A basic result from linear algebra tells us that because the determinant of $A$ is $0$, the vectors in $\mathbb{R}^n$ that comprise the columns of $A$ must be linearly dependent. This means that:
\begin{eqnarray*}
\lambda_1\begin{pmatrix}\langle v_1,v_1\rangle\\
\langle v_1,v_2\rangle\\\vdots\\
\langle v_1,v_n\rangle
\end{pmatrix}+
\lambda_2\begin{pmatrix}\langle v_2,v_1\rangle\\
\langle v_2,v_2\rangle\\\vdots\\
\langle v_2,v_n\rangle
\end{pmatrix}+
\cdots+
\lambda_n\begin{pmatrix}\langle v_n,v_1\rangle\\
\langle v_n,v_2\rangle\\\vdots\\
\langle v_n,v_n\rangle
\end{pmatrix}=\begin{pmatrix}0\\0\\\vdots\\0\end{pmatrix}
\end{eqnarray*}
so that for each $i$, $\lambda_1\langle v_1,v_i\rangle+\ldots+\lambda_n\langle v_n,v_i\rangle=0$. Using the properties of the inner product we get that $\langle \lambda_1v_1+\ldots+\lambda_nv_n,v_i\rangle=0$ for all $i$. This implies that $\lambda_1v_1+\ldots+\lambda_nv_n=0$ as desired.
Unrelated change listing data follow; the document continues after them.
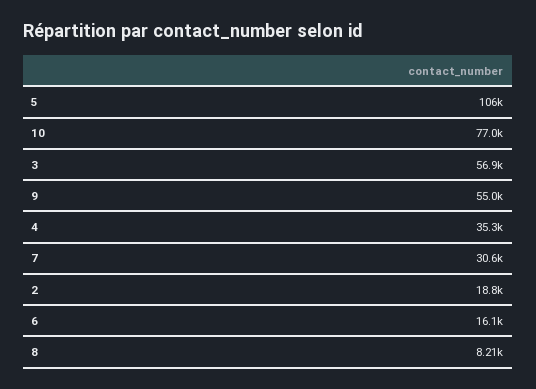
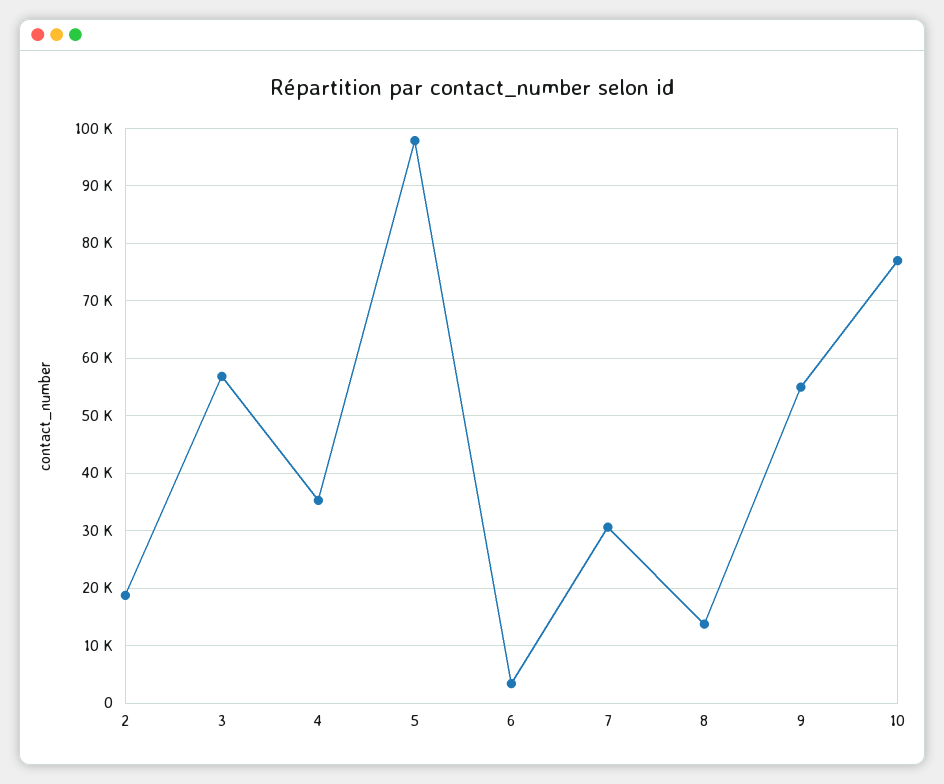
  {
-   "5": 106000,
+   "5": 98000,
    "10": 77000,
    "3": 56900,
    "9": 55000,
    "4": 35300,
    "7": 30600,
    "2": 18800,
-   "6": 16100,
+   "6": 4000,
-   "8": 8210
+   "8": 14000
  }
Why does it follows that $\lambda_1v_1+\ldots+\lambda_nv_n=0$? The reason is because the inner product of $\lambda_1v_1+\ldots+\lambda_nv_n$ with all of its "components" is $0$. More explicitly, because $\langle \lambda_1v_1+\ldots+\lambda_nv_n, v_i\rangle=0$ it follows that $\langle \lambda_1v_1+\ldots+\lambda_nv_n, \lambda_iv_i\rangle=0$. Thus, adding all of these inner product expressions, we find that:
\begin{eqnarray*}
\langle \lambda_1v_1+\ldots+\lambda_nv_n, \lambda_1v_1+\ldots+\lambda_nv_n\rangle=0
\end{eqnarray*}
which is only possible if $\lambda_1v_1+\ldots+\lambda_nv_n=0$.